[Job] Reproduce the listing below exactly, from its first line down to and including the line with "2404:6800:8005::2e maps.google.com.hk".

[Data under study]
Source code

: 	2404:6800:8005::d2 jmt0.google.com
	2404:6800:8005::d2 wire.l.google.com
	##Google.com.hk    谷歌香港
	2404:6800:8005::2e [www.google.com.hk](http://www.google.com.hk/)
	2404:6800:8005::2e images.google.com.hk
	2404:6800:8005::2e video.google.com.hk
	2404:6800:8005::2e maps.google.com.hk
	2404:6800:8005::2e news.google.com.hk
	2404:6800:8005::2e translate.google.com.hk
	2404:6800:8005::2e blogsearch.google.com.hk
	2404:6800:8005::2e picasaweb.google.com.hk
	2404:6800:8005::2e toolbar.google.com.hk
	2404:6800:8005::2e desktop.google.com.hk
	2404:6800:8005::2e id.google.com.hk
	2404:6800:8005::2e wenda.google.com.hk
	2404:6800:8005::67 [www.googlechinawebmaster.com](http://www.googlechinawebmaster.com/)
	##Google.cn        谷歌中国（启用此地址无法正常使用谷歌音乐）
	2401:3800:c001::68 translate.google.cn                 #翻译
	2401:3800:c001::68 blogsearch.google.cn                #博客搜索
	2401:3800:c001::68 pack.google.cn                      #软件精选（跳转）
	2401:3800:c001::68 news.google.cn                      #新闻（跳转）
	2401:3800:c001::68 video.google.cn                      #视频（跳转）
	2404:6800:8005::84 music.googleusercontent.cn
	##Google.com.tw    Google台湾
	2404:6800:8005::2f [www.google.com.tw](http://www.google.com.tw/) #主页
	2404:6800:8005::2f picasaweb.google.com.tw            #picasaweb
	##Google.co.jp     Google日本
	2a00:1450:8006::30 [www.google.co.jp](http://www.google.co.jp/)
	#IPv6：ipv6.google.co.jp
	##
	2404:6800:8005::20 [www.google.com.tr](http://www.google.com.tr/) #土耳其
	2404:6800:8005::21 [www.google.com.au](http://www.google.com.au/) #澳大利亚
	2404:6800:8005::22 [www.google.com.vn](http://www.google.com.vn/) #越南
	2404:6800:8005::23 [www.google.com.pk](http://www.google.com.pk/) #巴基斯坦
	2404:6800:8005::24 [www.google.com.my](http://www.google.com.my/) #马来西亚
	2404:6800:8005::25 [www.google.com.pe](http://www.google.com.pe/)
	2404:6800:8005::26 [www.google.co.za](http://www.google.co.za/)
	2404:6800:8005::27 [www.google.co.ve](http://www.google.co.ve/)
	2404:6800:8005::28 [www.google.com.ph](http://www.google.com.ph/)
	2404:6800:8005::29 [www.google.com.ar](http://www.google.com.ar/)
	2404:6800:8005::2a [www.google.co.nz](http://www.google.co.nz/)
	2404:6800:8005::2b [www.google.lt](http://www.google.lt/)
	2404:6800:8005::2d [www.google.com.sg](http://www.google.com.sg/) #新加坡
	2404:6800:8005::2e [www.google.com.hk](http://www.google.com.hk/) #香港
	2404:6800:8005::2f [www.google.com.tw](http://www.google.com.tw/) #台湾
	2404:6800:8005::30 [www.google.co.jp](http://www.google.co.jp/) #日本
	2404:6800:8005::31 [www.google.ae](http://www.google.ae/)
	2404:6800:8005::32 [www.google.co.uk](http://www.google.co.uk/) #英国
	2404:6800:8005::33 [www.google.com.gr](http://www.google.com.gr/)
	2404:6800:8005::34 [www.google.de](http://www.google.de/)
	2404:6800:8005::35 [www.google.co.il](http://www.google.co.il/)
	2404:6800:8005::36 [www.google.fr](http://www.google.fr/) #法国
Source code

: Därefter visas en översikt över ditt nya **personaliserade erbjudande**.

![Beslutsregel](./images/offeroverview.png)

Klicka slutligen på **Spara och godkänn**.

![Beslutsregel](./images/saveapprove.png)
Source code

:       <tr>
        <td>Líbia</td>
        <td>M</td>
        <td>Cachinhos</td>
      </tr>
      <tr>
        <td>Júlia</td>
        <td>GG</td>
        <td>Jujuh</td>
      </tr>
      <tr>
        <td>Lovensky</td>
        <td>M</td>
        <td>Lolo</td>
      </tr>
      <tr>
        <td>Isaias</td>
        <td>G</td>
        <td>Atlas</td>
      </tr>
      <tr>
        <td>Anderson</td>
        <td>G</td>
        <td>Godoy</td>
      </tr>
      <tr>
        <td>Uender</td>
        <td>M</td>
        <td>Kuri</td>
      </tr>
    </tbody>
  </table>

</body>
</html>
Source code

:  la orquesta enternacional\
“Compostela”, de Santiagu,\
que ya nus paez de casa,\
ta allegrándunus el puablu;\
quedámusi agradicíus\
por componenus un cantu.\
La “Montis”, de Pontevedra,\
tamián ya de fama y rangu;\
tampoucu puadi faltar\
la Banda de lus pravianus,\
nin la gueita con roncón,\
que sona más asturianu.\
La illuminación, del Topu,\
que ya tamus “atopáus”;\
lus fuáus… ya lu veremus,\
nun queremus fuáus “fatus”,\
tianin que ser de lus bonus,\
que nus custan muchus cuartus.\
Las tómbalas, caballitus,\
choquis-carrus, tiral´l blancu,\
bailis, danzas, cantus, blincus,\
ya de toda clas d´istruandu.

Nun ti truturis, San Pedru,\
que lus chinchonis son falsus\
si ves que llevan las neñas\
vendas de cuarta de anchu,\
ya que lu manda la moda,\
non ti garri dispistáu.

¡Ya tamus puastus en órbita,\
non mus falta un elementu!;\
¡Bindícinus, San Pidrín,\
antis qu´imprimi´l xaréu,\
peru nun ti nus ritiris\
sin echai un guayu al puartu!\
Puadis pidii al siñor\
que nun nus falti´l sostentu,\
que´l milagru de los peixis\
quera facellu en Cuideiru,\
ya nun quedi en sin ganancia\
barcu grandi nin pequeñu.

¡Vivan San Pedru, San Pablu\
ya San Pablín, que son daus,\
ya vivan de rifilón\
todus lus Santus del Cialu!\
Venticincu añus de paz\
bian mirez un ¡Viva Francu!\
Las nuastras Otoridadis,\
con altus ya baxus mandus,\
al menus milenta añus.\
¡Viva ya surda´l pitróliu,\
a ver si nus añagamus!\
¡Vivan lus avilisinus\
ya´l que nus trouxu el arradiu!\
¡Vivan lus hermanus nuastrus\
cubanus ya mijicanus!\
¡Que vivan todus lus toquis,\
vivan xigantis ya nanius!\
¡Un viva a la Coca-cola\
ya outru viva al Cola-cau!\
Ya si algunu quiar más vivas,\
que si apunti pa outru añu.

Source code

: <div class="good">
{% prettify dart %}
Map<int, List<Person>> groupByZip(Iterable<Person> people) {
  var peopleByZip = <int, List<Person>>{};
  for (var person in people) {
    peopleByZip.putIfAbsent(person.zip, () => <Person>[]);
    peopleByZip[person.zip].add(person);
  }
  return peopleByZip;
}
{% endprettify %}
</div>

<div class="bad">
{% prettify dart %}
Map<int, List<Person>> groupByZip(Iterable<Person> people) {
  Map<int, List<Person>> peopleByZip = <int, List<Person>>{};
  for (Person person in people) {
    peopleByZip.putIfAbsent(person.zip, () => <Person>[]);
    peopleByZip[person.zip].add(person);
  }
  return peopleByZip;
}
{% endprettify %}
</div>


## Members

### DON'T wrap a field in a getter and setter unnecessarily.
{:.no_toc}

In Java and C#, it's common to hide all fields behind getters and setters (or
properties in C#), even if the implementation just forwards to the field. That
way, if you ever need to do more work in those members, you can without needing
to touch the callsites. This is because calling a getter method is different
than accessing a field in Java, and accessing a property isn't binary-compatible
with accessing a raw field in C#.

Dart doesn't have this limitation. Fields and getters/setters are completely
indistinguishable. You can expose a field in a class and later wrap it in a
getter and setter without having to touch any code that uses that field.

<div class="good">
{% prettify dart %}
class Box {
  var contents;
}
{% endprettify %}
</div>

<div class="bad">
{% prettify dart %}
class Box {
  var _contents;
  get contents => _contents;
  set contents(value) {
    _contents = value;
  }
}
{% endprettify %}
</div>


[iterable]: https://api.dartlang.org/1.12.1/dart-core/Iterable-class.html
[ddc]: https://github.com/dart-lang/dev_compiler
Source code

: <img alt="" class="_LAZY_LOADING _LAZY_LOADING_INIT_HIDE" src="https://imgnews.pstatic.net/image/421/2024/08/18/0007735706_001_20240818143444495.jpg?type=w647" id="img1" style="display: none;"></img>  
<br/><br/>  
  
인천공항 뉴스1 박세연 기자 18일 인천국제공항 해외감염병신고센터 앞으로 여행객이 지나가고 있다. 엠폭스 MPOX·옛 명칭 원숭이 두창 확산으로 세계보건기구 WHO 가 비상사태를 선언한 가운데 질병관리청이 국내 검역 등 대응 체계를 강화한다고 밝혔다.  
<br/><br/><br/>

[Answer for this exercise]
Source code

: 	2404:6800:8005::d2 jmt0.google.com
	2404:6800:8005::d2 wire.l.google.com
	##Google.com.hk    谷歌香港
	2404:6800:8005::2e [www.google.com.hk](http://www.google.com.hk/)
	2404:6800:8005::2e images.google.com.hk
	2404:6800:8005::2e video.google.com.hk
	2404:6800:8005::2e maps.google.com.hk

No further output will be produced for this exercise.